Javier Guízar Ovando/Ultimátum
Esa frase -“México, el país donde no pasa nada desde hace décadas”- sintetiza con amarga ironía una verdad que se ha vuelto costumbre: la inmovilidad del poder y la resignación social ante la tragedia. México parece vivir en un eterno presente, donde los escándalos se olvidan con la misma velocidad con que se anuncian, donde la indignación dura lo que un ciclo de noticias, y donde las promesas de cambio son solo una versión actualizada de los mismos discursos vacíos.
No pasa nada -decimos- mientras cada día se acumulan muertos, desaparecidos, desplazados y pobres. No pasa nada, aunque la violencia se normaliza y el miedo se instala en la vida cotidiana. No pasa nada, aunque las instituciones se vacían de sentido y los gobernantes se enorgullecen de estadísticas maquilladas. En realidad, sí pasa todo, pero nos hemos acostumbrado tanto al desastre que ya no lo percibimos como tal.
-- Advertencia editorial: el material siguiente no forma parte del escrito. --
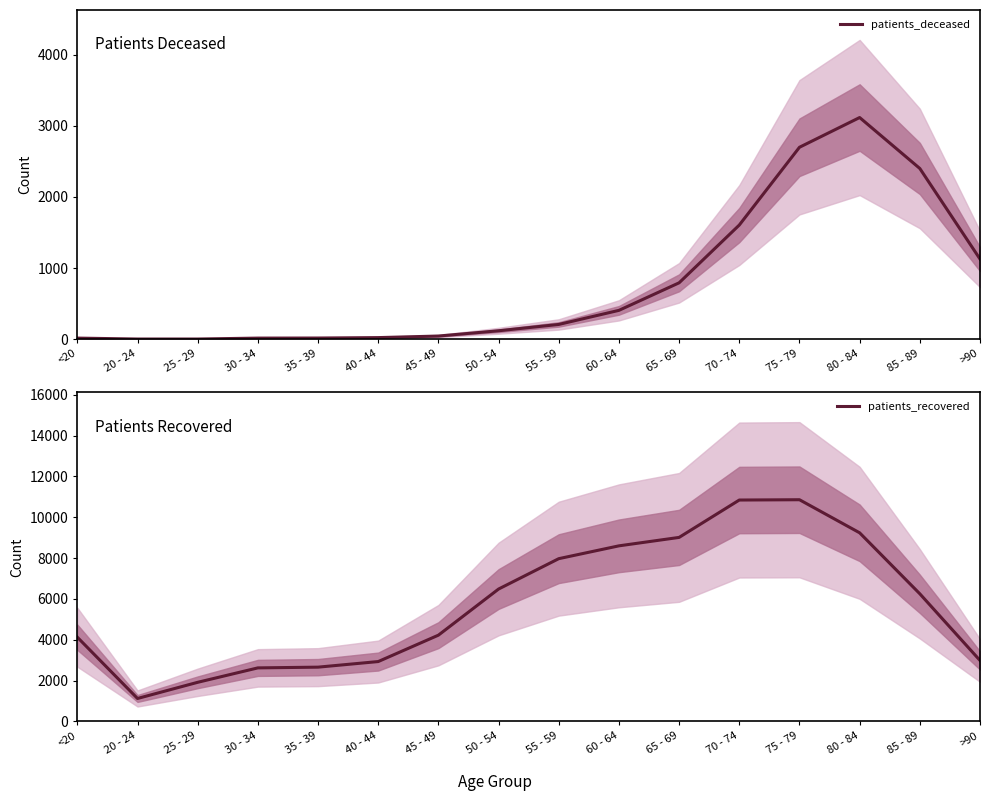

How many values in the patients_deceased series exceed 208?

7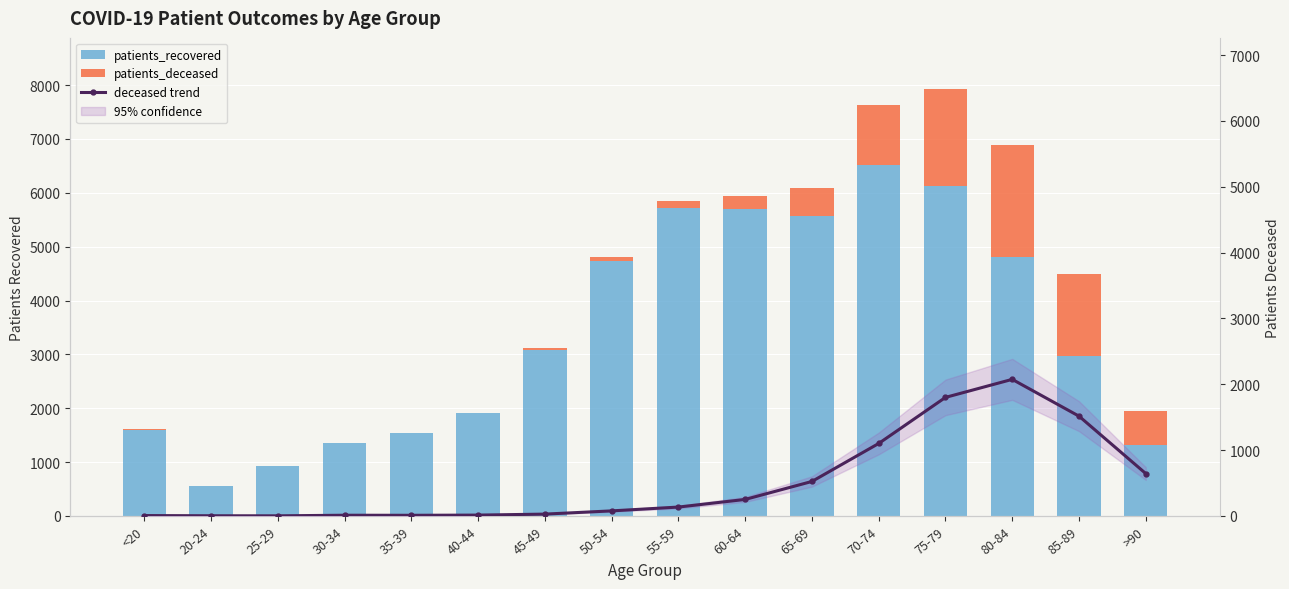

What is the difference between the patients_recovered values at 85-89 and 80-84?

1838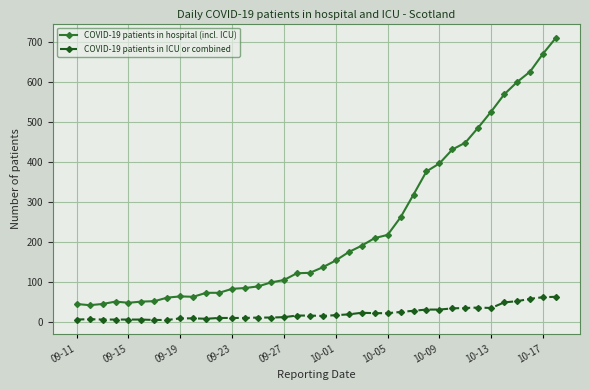

What is the difference between the second highest and minimum values in the COVID-19 patients in hospital (incl. ICU) series?

630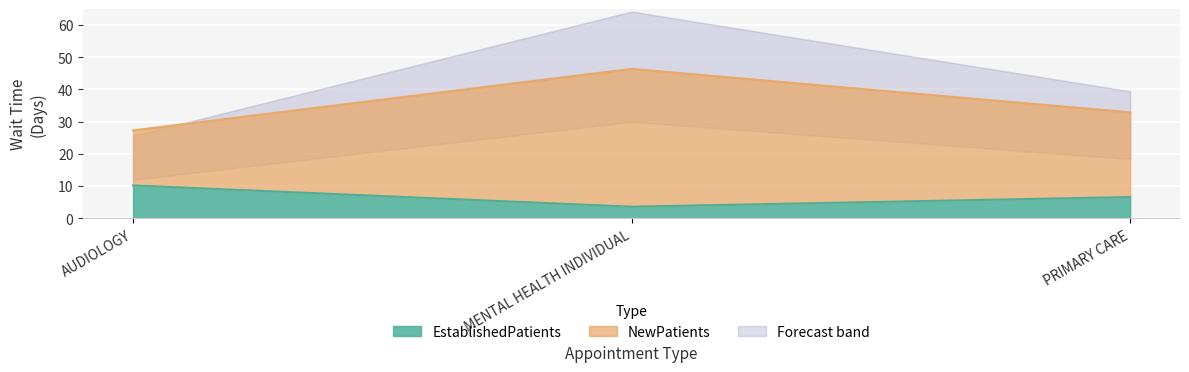

What value does the NewPatients series have at PRIMARY CARE?

32.9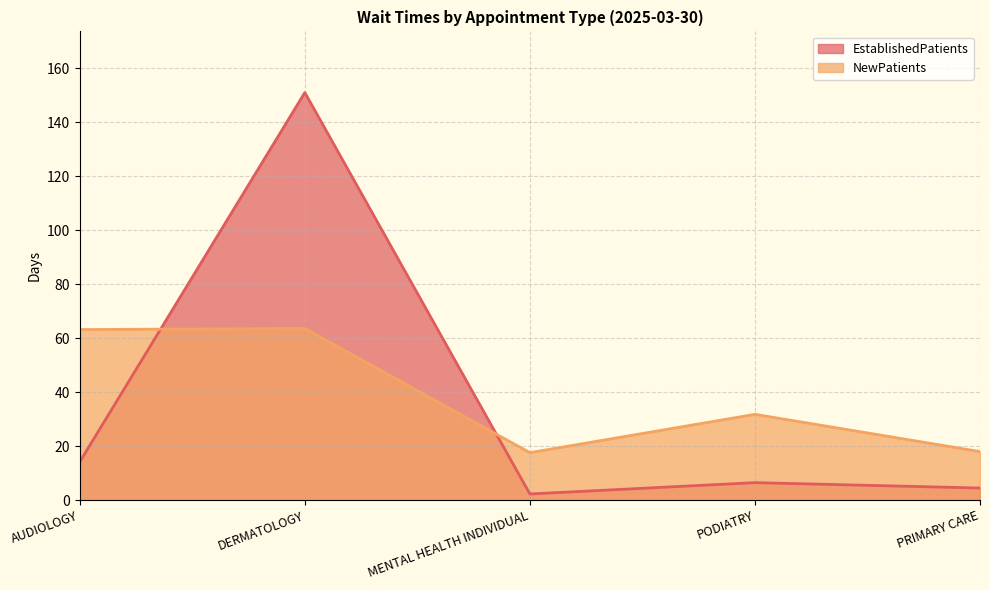

Reading right to left, list all the values displayed in this chart.

EstablishedPatients: 4.5	6.5	2.3	151.0	14.2
NewPatients: 18.0	31.8	17.6	63.6	63.2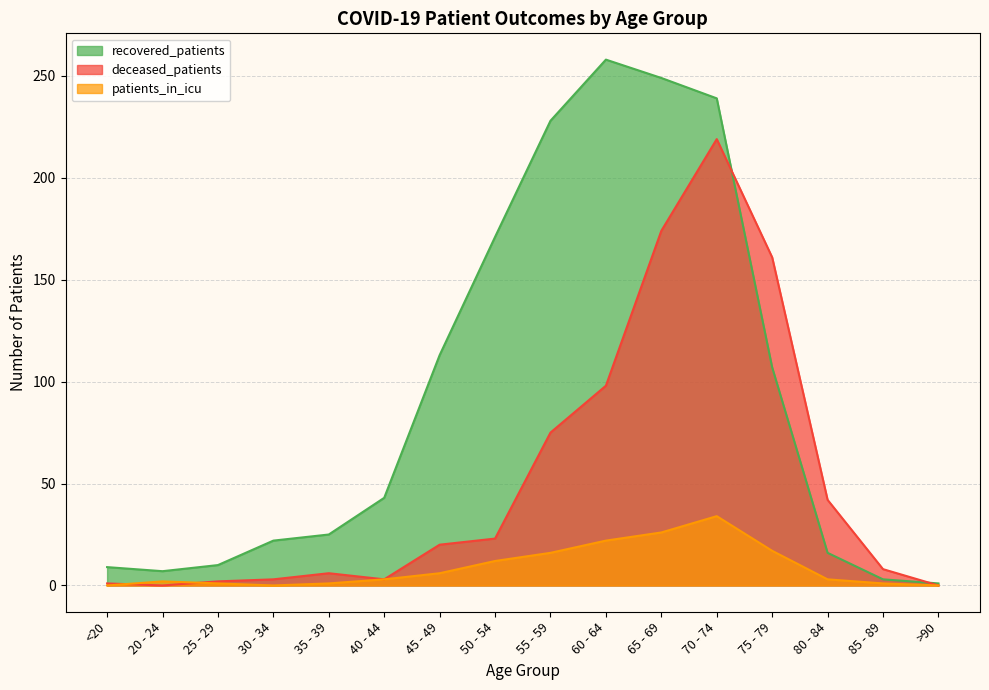

The recovered_patients series shows 3 at 25 - 29. True or false?

False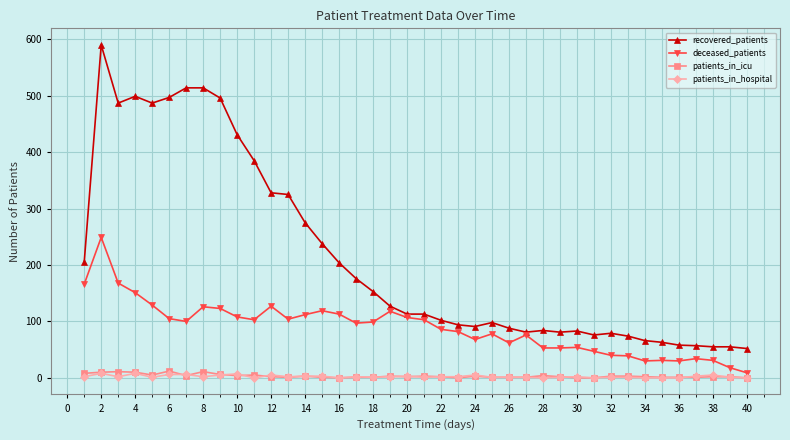

True or false: recovered_patients and patients_in_hospital intersect in this chart.

False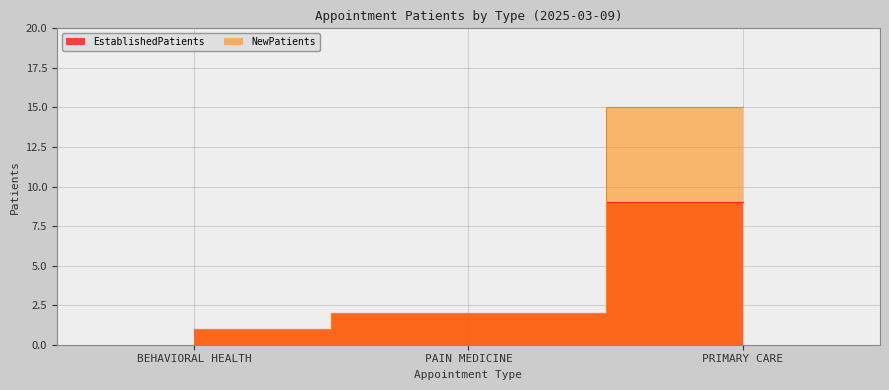

Reading left to right, transcribe all the data shown in this chart.

EstablishedPatients: BEHAVIORAL HEALTH=1	PAIN MEDICINE=2	PRIMARY CARE=9
NewPatients: BEHAVIORAL HEALTH=1	PAIN MEDICINE=2	PRIMARY CARE=15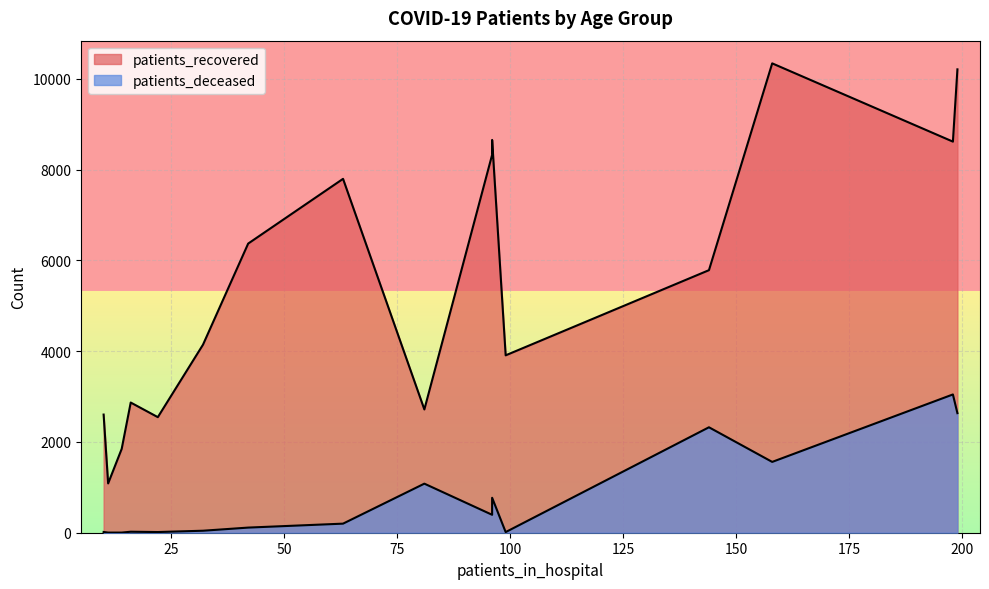

True or false: patients_deceased and patients_recovered cross at least once.

False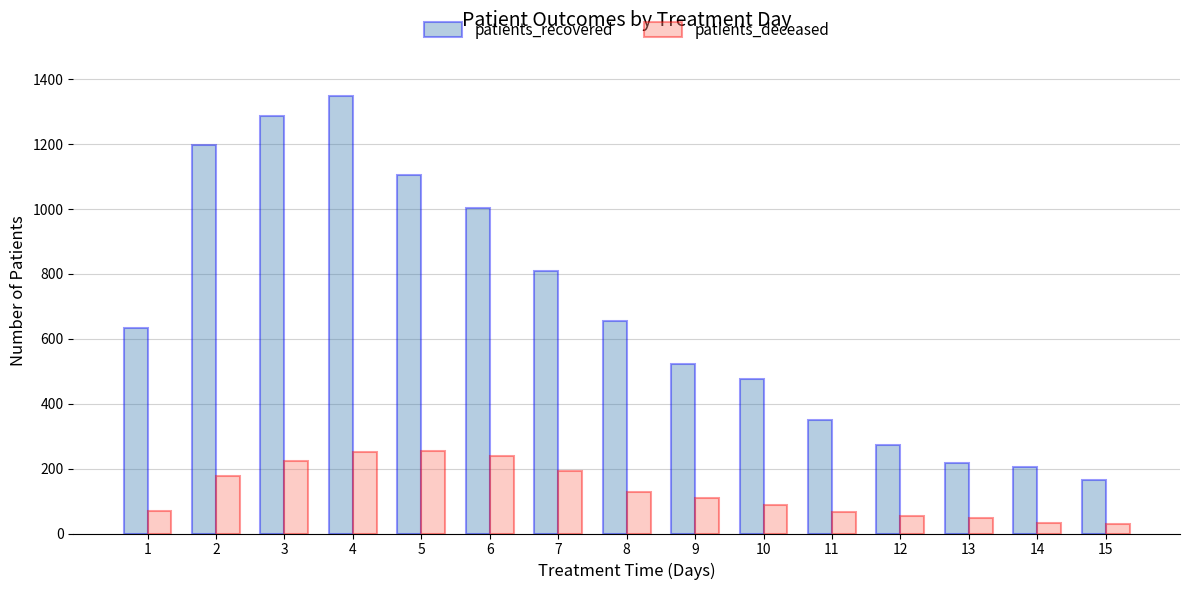

Which series changed the most between 10 and 11?

patients_recovered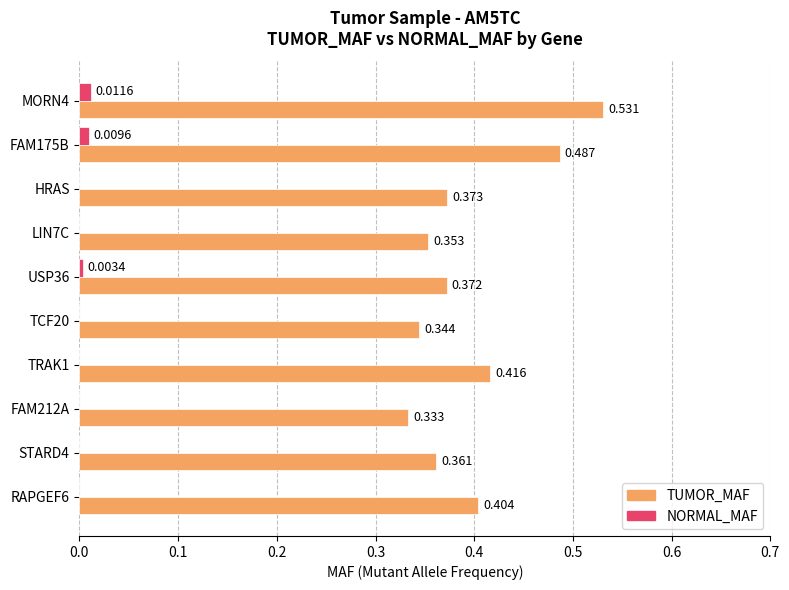

Is the value of NORMAL_MAF at LIN7C greater than the value of TUMOR_MAF at RAPGEF6?

No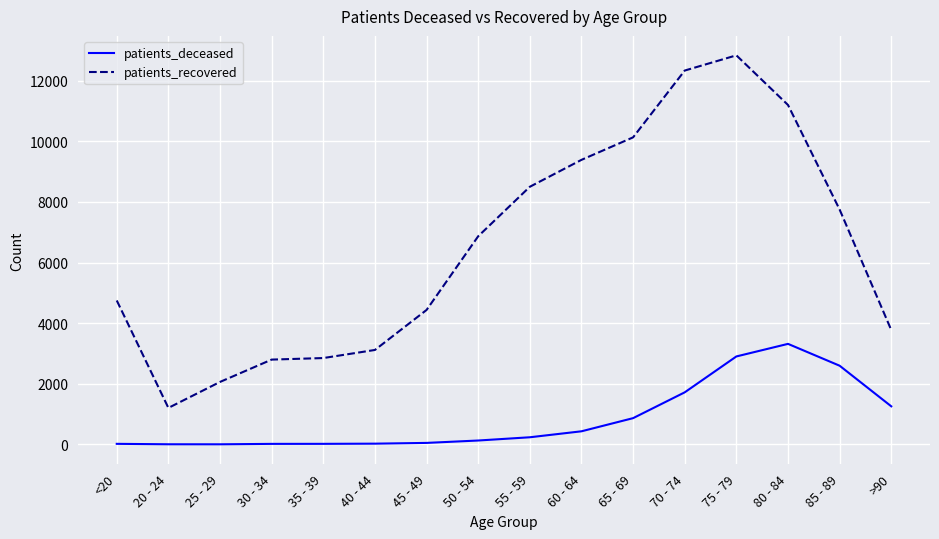

Is it true that patients_recovered equals 12292 at 55 - 59?

False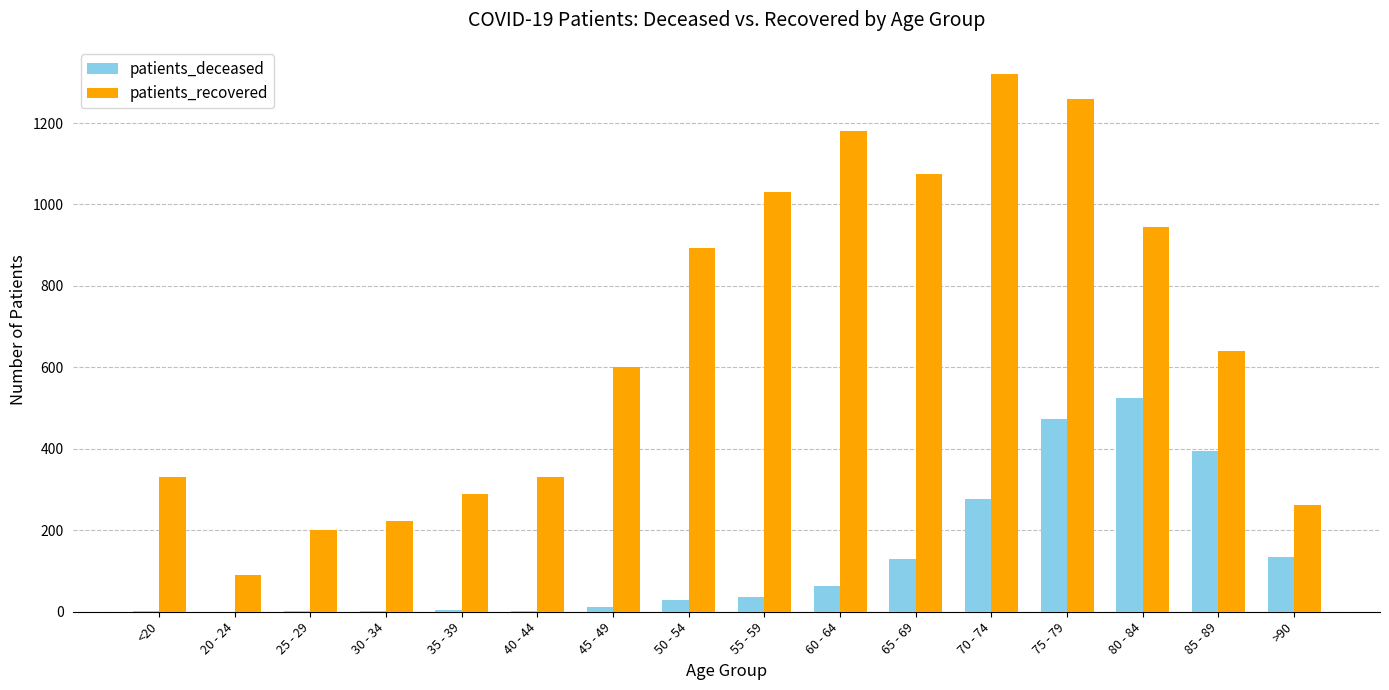

Which series has the largest total across all categories?

patients_recovered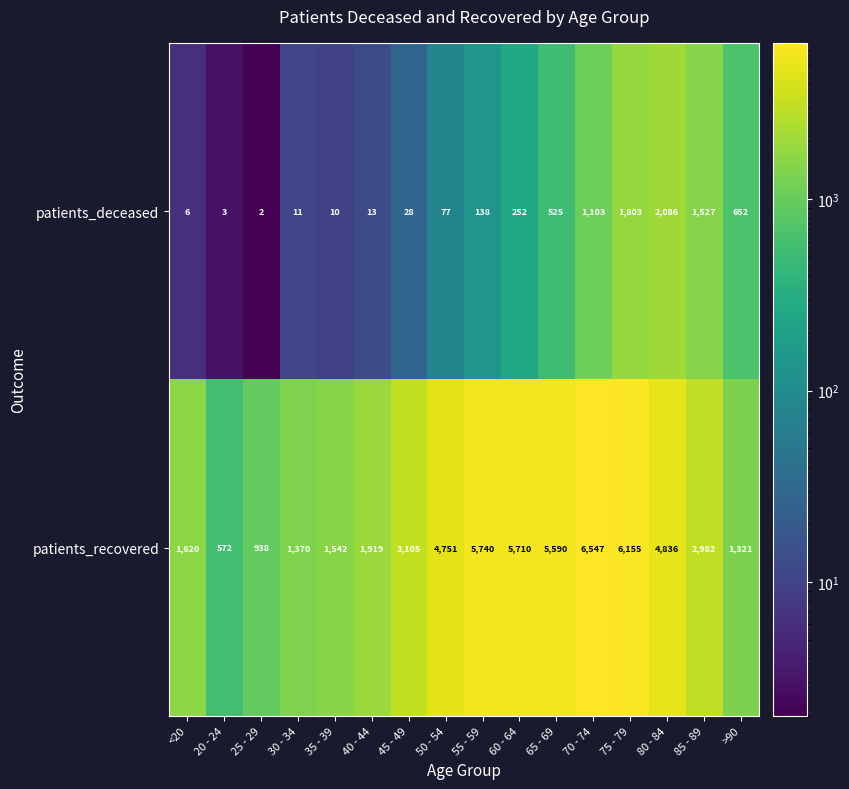

What is the difference between the maximum and second lowest values in the patients_recovered series?

5609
Desde hace décadas, México repite su historia como una espiral: promesas de transformación, periodos de esperanza, decepción y retorno al desencanto. La corrupción cambia de rostro, pero no de método; la desigualdad se perpetúa bajo nuevos programas sociales; la justicia sigue siendo una palabra hueca.
La frase, más que una queja, es una advertencia: la pasividad social y el cinismo político pueden ser el verdadero cáncer del país. Porque cuando un pueblo asume que nada pasa, el poder deja de tener límites y la democracia se convierte en simulacro. México no es un país donde no pasa nada: es un país donde todo pasa, pero nada cambia. Y esa es, quizá, la forma más dolorosa del estancamiento. ¡Es cuanto!